The Club of Venice's twinning with SEECOM, which is continually strengthened, clearly indicates the right approach: sharing good values in outreach to citizens, and tabling new ideas to improve communication. The Club was invited to attend the 1st and 2nd SEECOM conferences held in Montenegro and we were proud to engage pro-actively within the respective programmes, by delivering speeches, making presentations and moderating panels. Collaboration has grown up with our great satisfaction and we are proud to have our Club Coordinator Mike Granatt as an Honorary Member of SEECOM. By the way, NAGC’s John Verrico is also an Honorary Member.

We look forward to continuing pooling forces in view of our two future important events: the 3rd SEECOM conference foreseen in Croatia in late September and the autumn meeting of the Club of Venice in Rome in mid-November.

Communication, dear Colleagues, remains a crucial component of every government’s duty.  Thinking about the economic crisis that has hit in particular South-East Europe, communication has become ever more important.  It is imperative for governments to be connected constantly with their citizens in order to explain what is being done to overcome the present difficulties and foster recovery.

We need to be as informative and transparent as possible towards the public - and only a two-way partnership can help build trust between government and citizens. Hence, the most important role of communication professionals is to foster interaction with citizens, inform them objectively and encourage their engagement in policy-making.  (This is, after all, the only way to ensure that policies fully reflect their needs and interests).

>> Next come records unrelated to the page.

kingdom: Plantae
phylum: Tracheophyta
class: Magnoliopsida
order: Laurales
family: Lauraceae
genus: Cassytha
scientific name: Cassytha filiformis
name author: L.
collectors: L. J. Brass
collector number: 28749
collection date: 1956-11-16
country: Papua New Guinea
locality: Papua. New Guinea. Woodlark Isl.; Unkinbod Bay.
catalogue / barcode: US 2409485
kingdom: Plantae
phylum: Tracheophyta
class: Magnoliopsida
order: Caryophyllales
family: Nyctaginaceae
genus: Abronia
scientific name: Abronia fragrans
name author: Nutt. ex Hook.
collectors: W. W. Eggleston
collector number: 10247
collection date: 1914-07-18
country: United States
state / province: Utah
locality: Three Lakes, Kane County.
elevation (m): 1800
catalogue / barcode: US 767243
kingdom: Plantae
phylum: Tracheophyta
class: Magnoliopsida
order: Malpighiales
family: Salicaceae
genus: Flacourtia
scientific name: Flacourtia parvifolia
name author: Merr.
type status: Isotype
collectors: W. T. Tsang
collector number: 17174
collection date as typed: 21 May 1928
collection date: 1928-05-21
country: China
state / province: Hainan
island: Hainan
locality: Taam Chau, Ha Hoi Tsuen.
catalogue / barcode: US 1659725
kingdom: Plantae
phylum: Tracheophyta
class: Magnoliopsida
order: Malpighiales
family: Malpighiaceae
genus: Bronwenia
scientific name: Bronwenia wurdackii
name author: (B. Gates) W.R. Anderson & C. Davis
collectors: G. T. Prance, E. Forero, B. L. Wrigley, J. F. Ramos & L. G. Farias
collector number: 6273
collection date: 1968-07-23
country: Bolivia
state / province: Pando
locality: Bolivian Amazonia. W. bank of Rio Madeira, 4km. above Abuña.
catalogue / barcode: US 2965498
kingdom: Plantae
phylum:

Lets continue to work hard, reinforce know-how and competencies, increase focus on core issues, stay connected, improve internal communication and coordination and seek together excellence.

Quoting from Christian Spahr, Konrad Adenauer Foundation representative and one of the Steering Group members of SEECOM.  He pointed out that for political communication, "good resources and structures are required. But even more important is the professional attitude of PR managers in politics". And this applies to all of us.

-- Vincenzo Le Voci, 12 June 2014

Vincenzo Le Voci has worked on information policy, communication strategies and transparency issues since 2001 and is currently coordinating the agenda of the EU Council’s Working Party on Information (Members States’ press and information officers). In 2011 he was appointed Secretary-General of the Club of Venice, the network of the communication directors from EU member states, candidate countries and institutions. Before joining the EU in 1992, he worked for NATO as Housing Manager for the United States Air Forces in Europe (1985-1991).
This guest blog post is part of NAGC's continuing partnership with our international counterparts. NAGC is dedicated to bringing together and learning from the best minds in government communications around the globe.